> [Texto para leer]
#####

La semana pasada quedó de manifiesto, una vez más, que hay morenistas que les gusta trazar su propia “ruta”, sin hacer lo que políticamente debería ser lo correcto; y me refiero específicamente a lo que ocurrió en el Senado de la República, en torno a las modificaciones a la Ley de Amparo, un asunto por demás importante para la administración de Claudia Sheinbaum, ya que engloba parte de sus políticas públicas. Pero resulta que un grupo de legisladores morenistas y aliados modificaron la propuesta, es decir, se fueron por “la libre”, ni siquiera tomaron en cuenta a los asesores de la Jefa del Ejecutivo ni mucho menos a la propia “inquilina” de Palacio Nacional, y decidieron incluir un transitorio que involucra la retroactividad de esta nueva norma, algo que, de acuerdo al Artículo 14 de la Constitución, no procede de esta forma, y cada nuevo reglamento o modificación se ejecutará a partir de su publicación, y no toma en cuenta todo lo que haya ocurrido previamente.
Pandilla.

#####

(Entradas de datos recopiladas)

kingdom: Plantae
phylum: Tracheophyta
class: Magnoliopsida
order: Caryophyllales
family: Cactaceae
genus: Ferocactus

#####

> [Conjunto de tareas]
1. Responde, por favor, estas preguntas sobre el texto acerca de la Ley de Amparo:
(a) ¿En qué cámara ocurrió lo que se comenta?
(b) ¿Qué incluyeron los legisladores morenistas y aliados en la propuesta?
(c) ¿Qué artículo de la Constitución se menciona?
2. Prosigue el texto sobre la Ley de Amparo a partir de su última palabra.
Los datos no intervienen en esta actividad.

> [Tus respuestas]
1.
(a) En el Senado de la República.
(b) Un transitorio que involucra la retroactividad de la nueva norma.
(c) El Artículo 14.

2.
Ya constatamos que existe una “pandilla” de senadores morenistas y aliados que son encabezados por Adán Augusto López, quien se suponen solo recibe órdenes desde Chiapas, y no desde Palacio Nacional, es por ello que la propuesta inicial del Ejecutivo Federal tuvo esa “pequeña” modificación, algo que hizo molestar seguramente a Sheinbaum Pardo, y ha sido ella misma, junto con el Ministro en retiro, Arturo Zaldívar, quienes han pedido, casi ordenado, que en la Cámara de Diputados se dé esta corrección para que se elimine esta parte de la retroactividad de la Ley de Amparo. Todo es un gran mensaje de lo que puede estar pasando al interior de Morena, y me parece muy desafortunado lo desafiante que ha resultado el ex gobernador de Tabasco con la Presidenta, porque algo le debe quedar muy claro al legislador, el poder no se comparte, y quien manda en ese partido y en el país, es ella, por los próximos cinco años, le guste o no.
Adelantado.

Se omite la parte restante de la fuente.